YOUR TASK — Pick up the HONEE runtime options page after its last line and keep writing it.

PASSAGE TO READ —
-- begin --

Runtime Options¶

Note

Options in the documentation are specified by command-line flag and YAML format interchangeably. See YAML vs Command line options for details.

Common Options¶

HONEE is controlled via command-line options. The following options are common among all problem types:

Table 14 Common Runtime Options¶
Option	Description	Default value
`-ceed`	CEED resource specifier	`/cpu/self/opt/blocked`
`-problem`	Problem to solve (`advection`, `density_current`, `euler_vortex`, `shocktube`, `blasius`, `channel`, `gaussian_wave`, and `taylor_green`)	`density_current`
`-implicit`	Use implicit time integrator formulation
`-degree`	Polynomial degree of tensor product basis (must be >= 1)	`1`
`-q_extra`	Number of extra quadrature points	`0`
`-ts_monitor_wall_force`	Viewer for the force on each no-slip wall, e.g., `ascii:force.csv:ascii_csv` to write a CSV file.
`-ts_monitor_total_kinetic_energy`	Viewer for the total kinetic energy in the domain and other terms, e.g., `ascii:total_ke.csv:ascii_csv` to write a CSV file.
`-ts_monitor_total_kinetic_energy_interval`	Number of timesteps between calculating and printing the total kinetic energy	`1`
`-ts_monitor_cfl`	Viewer for the min/max CFL in the domain e.g., `ascii:cfl.csv:ascii_csv` to write a CSV file.

-- end --

RECORDED DATA —
-- begin --

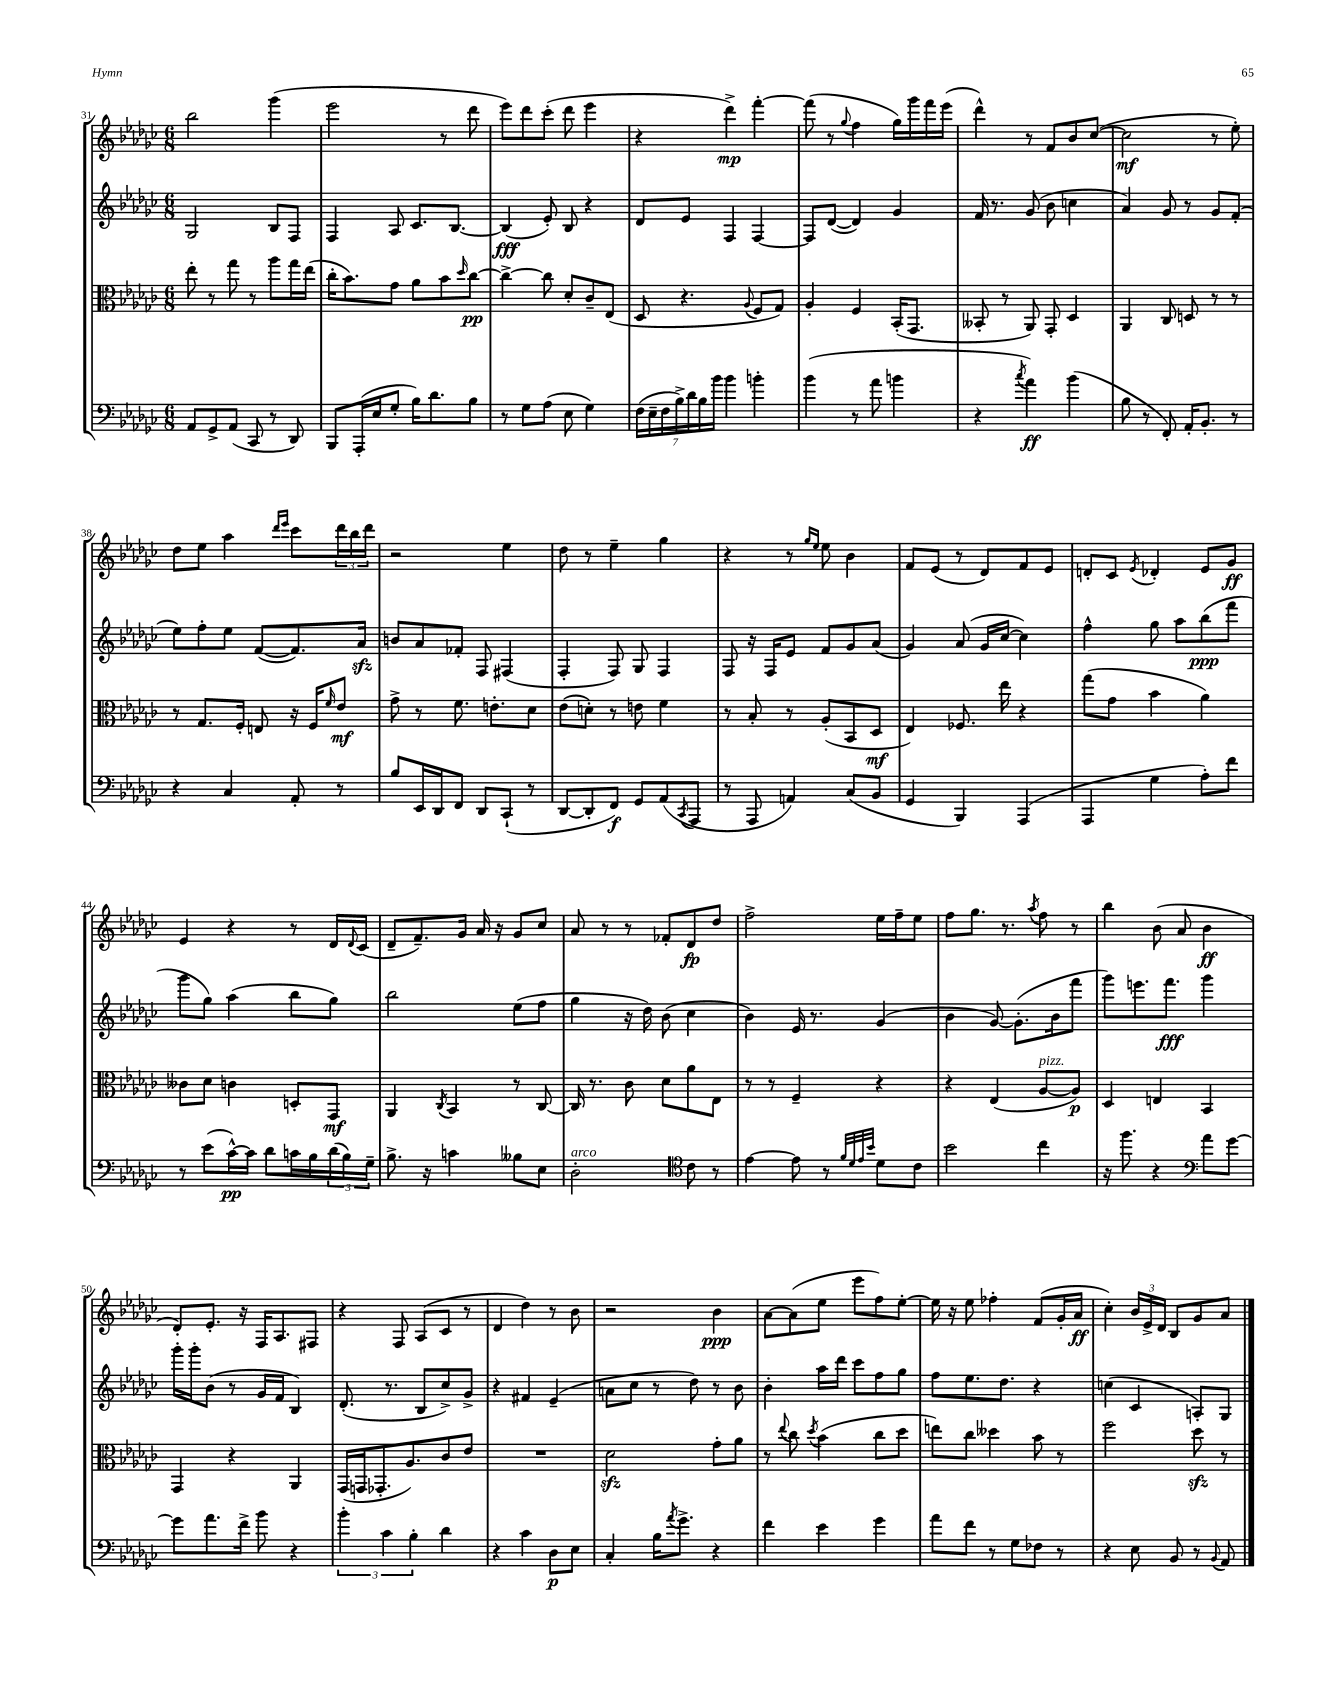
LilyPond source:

-- end --

RESULT BELOW —
`-ts_monitor_cfl_interval`	Number of timesteps between calculating and printing the min/max CFL	`1`
`-honee_check_step_interval`	Number of time steps between checking the solution for Nans. Negative interval indicates it will not run.	`-1`
`-honee_max_wall_time_duration`	Wall clock duration of simulation before it should be stopped. Acceptable formats are `hh`, `hh:mm`, and `hh:mm:ss`. Simulation is stopped at `start_time + duration - buffer`	`'0'`
`-honee_max_wall_time_buffer`	Approximate time required to exit simulation cleanly (write checkpoints, etc.)	`'00:01'`
`-honee_max_wall_time_interval`	Number of time steps between checking whether simulation should stop based on `-honee_max_wall_time_duration`	`1`
`-mesh_transform`	Transform the mesh, usually for an initial box mesh.	`none`
`-help`	View comprehensive information about run-time options

File I/O Options¶

Table 15 File I/O Options¶
Option	Description	Default value
`-dm_plex_filename`	Filename of mesh file to load in
`-ts_monitor_solution`	PETSc output format, such as `cgns:output-%d.cgns` (requires PETSc `--download-cgns`)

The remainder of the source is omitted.